7 「模刻品」から「真正品」へ





 展示品のなかにポリエステル樹脂の象取り模型が一点含まれているが、それ以外はどれも実際に石器としての使用に耐える。出自来歴の確かな出土物であれ、現代の複製品や模型であれ、形態の観察に役立ち、教育研究の教材として立派に通用する。石器の系統分類は千年、万年、十万年を単位年代とする。製作された経緯や動機こそ違え、古いものも現代のものも千年後、万年後にはすべてが真正の石器と見なされるに違いない。ここではオリジナルとコピーとのあいだに本質的な差異を認め難い。各種の両面加工石器のなかに「ホンモノ」が五点ある。
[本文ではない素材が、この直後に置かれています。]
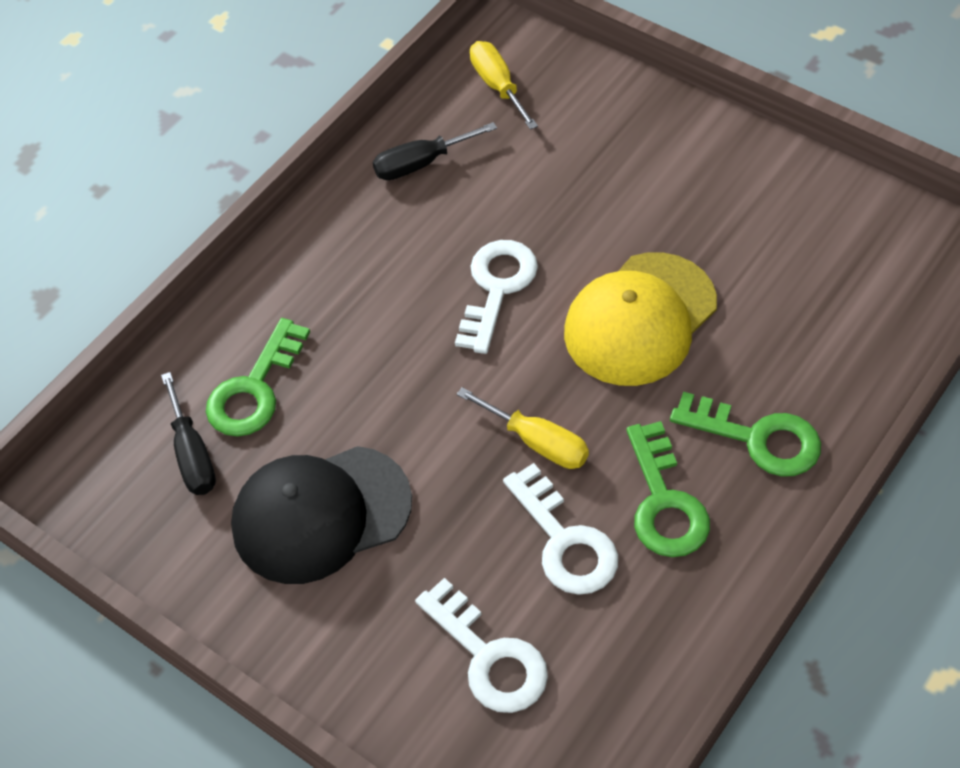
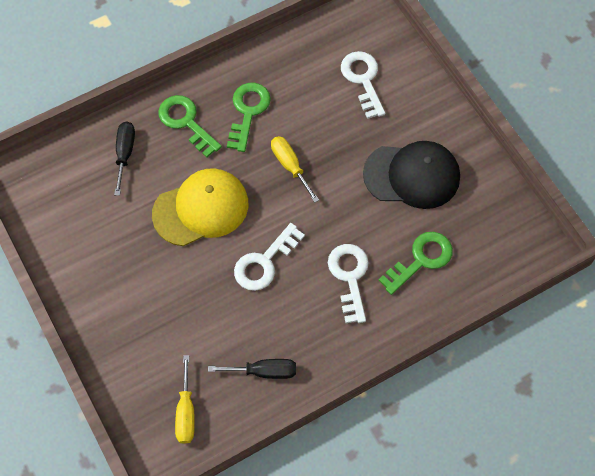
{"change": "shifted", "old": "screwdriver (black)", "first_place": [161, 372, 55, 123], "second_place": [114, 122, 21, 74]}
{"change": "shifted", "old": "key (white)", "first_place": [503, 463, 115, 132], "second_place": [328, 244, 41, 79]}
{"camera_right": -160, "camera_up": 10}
はたして識別は可能だろうか。

7-1 ハンドアックス
シリア、ラタムネ遺跡、約70万年前、長16.5、東京大学総合研究博物館人類先史部門蔵

7-2 バイフェス模刻品
米国産黒曜石、米国Pictures os Records社制作、長18.5、西秋蔵

7-3 バイフェス
北海道白滝遺跡、約15万年前、長18.4、東京大学文学部蔵

7-4 ハンドアックス模刻品
フランス産フリント、Les Eyziesの土産物店制作、長15.8、西秋蔵

7-5 ポイント象取り模型
スペイン、アルブレーダ遺跡、Museu Arqueologic Comarcal de Banyoles制作、18万年前、長12.9、西秋蔵

7-6 ポイント模刻品
北海道産黒曜石、松沢亜生氏製作、長12.2、個人蔵

7-7 ハンドアックス模刻品
シリア産フリント、大沼克彦氏製作、本体長18.5、総合研究博物館研究部蔵

7-8 ハンドアックス
シリア、パルミラ盆地、約30万年前、長15.6、総合研究博物館研究部蔵

7-9 ハンドアックス模刻品
シリア産フリント、大沼克彦氏製作、本体長15.8、総合研究博物館研究部蔵

7-10 ハンドアックス
シリア、パルミラ盆地、約30万年前、長12.6、総合研究博物館研究部蔵

7-11 ハンドアックス
シリア、パルミラ盆地、約30万年前、長12.2、総合研究博物館人類先史部門蔵

7-12 ハンドアックス(7-7)の模刻プロセスの展示
テンバコ一箱

 ハンドアックス1点を制作した時に生じた石屑。大きな破片から極小の塵まで、1個の母岩は最終的に約8万4千百個の部分に粉砕される。「模刻」することでハンドアックスの製法、用途、形態などの理解を深めようとする実験考古学者の姿勢には、「模写」することで名画への理解を深めようとする画家のそれと共通するものがある。